**Extract provided**.
How did John Wooden, whose basketball teams won seven consecutive national championships, get his team motivated for the big game?
 
In the book Wooden on Leadership, former UCLA player Lynn Shackelford described his experience in 1967 when he and three other first year varsity players sat in the locker room waiting to play in their first national championship game.
 
Coach Wooden walked up to the chalk board and began to diagram something, maybe a new play or defensive tactic. But it wasn't. Coach was diagramming where we should stand during the national anthem.
 
He then spoke about our conduct following the game. The day before, players on another team had gotten rowdy, and he cautioned us about behaving badly. He never mentioned anything about the opponent we were going to play for the national championship.
 
The pregame talk Coach gave before a National Championship Game was the same as any other game:
 
I've done my job, now it's time for you to do yours. I don't want to know by the expression on your face after the game which team scored more points. Now let's go.
 
Coach described developing the ideal level of motivation this way:
 
The ideal level of motivation for the playoffs or any game is the result of a consistent program leading up to that point. You can't suddenly develop that for one game; it has to be something that is consistent in your practice.

**Records supplied**.

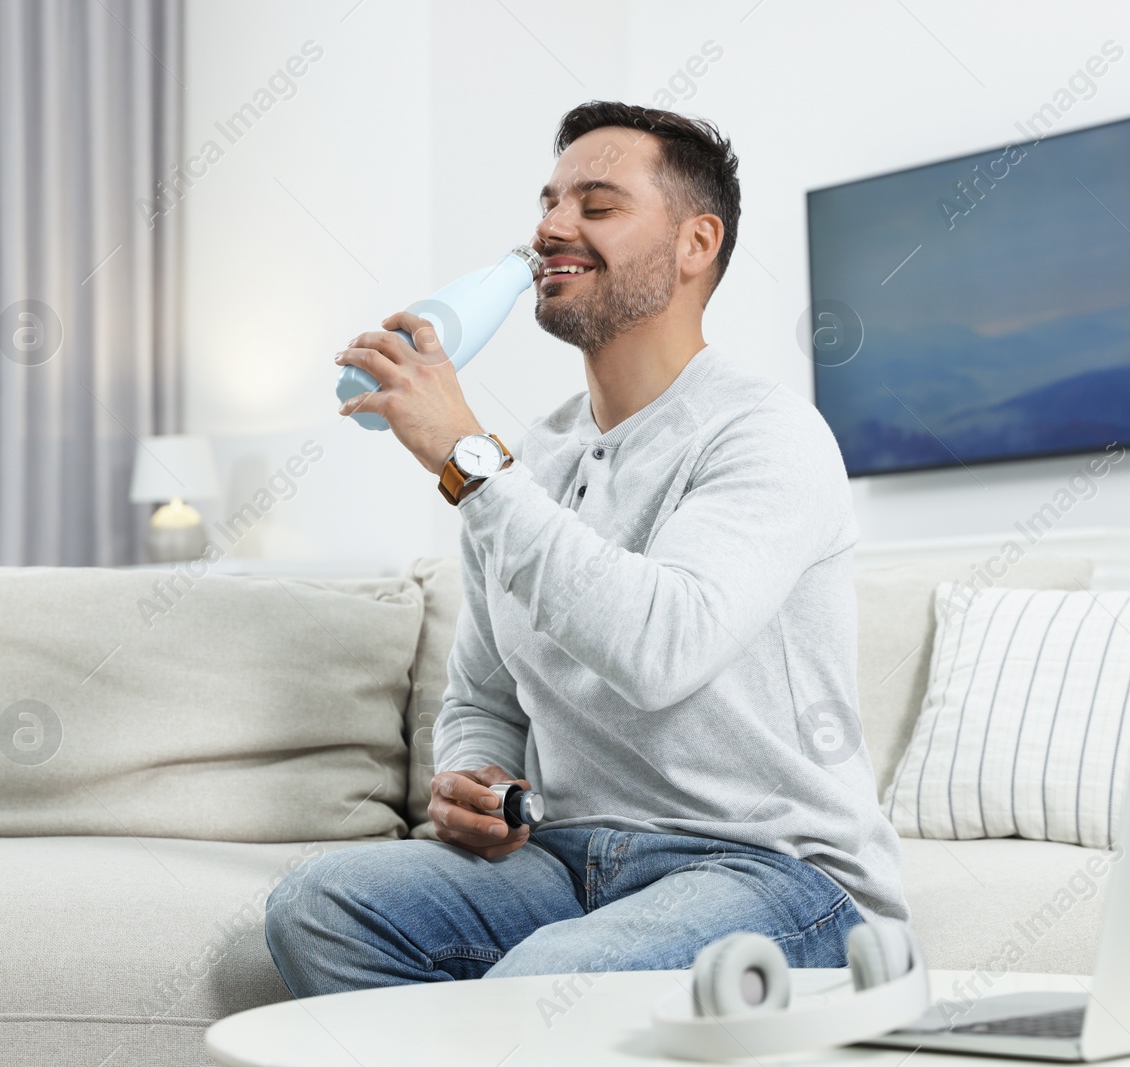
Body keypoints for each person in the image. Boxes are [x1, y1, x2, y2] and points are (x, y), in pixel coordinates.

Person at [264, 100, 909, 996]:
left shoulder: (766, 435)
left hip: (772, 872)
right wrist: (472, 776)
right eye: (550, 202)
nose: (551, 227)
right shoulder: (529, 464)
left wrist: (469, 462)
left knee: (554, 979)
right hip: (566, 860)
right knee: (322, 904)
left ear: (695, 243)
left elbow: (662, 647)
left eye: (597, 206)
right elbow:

**Assignment 1**. List each sentence of the pregame talk that Coach Wooden gave before every game, as the passage about John Wooden's pregame approach quotes it.
**Assignment 2**. Translate this sentence from the passage about John Wooden's pregame approach into Spanish: "You can't suddenly develop that for one game; it has to be something that is consistent in your practice."

**Problem solution 1**.
- I've done my job, now it's time for you to do yours.
- I don't want to know by the expression on your face after the game which team scored more points.
- Now let's go.

**Problem solution 2**. No puedes desarrollar eso de repente para un solo partido; tiene que ser algo constante en tus entrenamientos.